The landscape is one of the two criteria based upon which the Dolomites have been included in the list of UNESCO World Heritage Sites: “The Dolomites are widely regarded as being among the most attractive mountain landscapes in the world” (UNESCO, Declaration of Outstanding Universal Value, criterion VII: to contain superlative natural phenomena or areas of exceptional natural beauty and aesthetic importance).
The Landscape Heritage and Protected Areas Operating Network, working with the University of Udine, has laid down a set of guidelines for the landscape, a knowledge base that is essential for drawing up the Overall Management Strategy.
The analytical work that went into this study has made it possible to identify the necessary tools and to devise a common language to be shared by all the provincial and regional authorities with a hand in running the Dolomites UNESCO World Heritage Site.

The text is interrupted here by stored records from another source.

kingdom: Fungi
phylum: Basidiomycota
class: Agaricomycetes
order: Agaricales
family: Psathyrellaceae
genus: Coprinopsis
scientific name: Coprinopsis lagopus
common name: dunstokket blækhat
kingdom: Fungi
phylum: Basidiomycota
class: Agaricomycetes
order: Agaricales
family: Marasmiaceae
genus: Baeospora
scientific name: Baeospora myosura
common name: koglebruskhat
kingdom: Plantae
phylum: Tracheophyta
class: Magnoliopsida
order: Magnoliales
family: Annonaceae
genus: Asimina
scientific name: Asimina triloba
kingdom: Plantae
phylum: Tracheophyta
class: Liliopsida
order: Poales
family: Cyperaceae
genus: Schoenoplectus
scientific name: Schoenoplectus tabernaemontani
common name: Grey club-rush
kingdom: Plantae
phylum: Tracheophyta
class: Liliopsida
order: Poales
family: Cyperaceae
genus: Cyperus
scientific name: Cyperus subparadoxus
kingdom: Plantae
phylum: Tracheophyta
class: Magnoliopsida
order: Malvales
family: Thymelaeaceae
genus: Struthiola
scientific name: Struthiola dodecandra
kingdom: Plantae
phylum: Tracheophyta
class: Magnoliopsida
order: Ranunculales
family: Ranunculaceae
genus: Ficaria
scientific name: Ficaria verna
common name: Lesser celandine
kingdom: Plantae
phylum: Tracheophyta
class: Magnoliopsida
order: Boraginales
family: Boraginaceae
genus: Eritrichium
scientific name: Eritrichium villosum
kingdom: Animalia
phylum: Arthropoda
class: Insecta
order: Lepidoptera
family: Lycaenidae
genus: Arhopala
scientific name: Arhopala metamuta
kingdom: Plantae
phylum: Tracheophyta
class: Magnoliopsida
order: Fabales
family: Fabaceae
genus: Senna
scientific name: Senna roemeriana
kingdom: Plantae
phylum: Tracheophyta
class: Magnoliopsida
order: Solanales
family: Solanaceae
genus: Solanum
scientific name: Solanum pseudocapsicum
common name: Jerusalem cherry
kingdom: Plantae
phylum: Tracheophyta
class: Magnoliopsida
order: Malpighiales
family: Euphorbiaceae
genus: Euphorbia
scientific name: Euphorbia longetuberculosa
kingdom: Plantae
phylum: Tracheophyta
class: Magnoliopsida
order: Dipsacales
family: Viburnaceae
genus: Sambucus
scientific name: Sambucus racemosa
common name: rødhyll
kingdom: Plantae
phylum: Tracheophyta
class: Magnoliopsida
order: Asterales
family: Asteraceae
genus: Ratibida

Given that this is a serial property dotted over a much larger area falling within the boundaries of five Italian provinces of considerable institutional and administrative diversity, the Foundation’s task is no easy one.
The study sets out three main strategic areas of attack: identifying what is common to the whole landscape in terms of features that recur in all Dolomite Systems, creating the tools for cataloguing obsolete structures and harmonising planning and control tools.
The guidelines, adopted by the Foundation’s Steering Committee on 28 August 2014, are accompanied by a series of operational recommendations, among them the introduction of a standardised definition of the Dolomites World Heritage Site to be used, as appropriate, for the planning tools needed. In short, this is another step on the way to establishing the cross-border management requested by UNESCO for a territory whose administration is divided up between the provinces of Belluno, Bolzano, Pordenone, Trento and Udine and the regions Friuli Venezia Giulia and Veneto.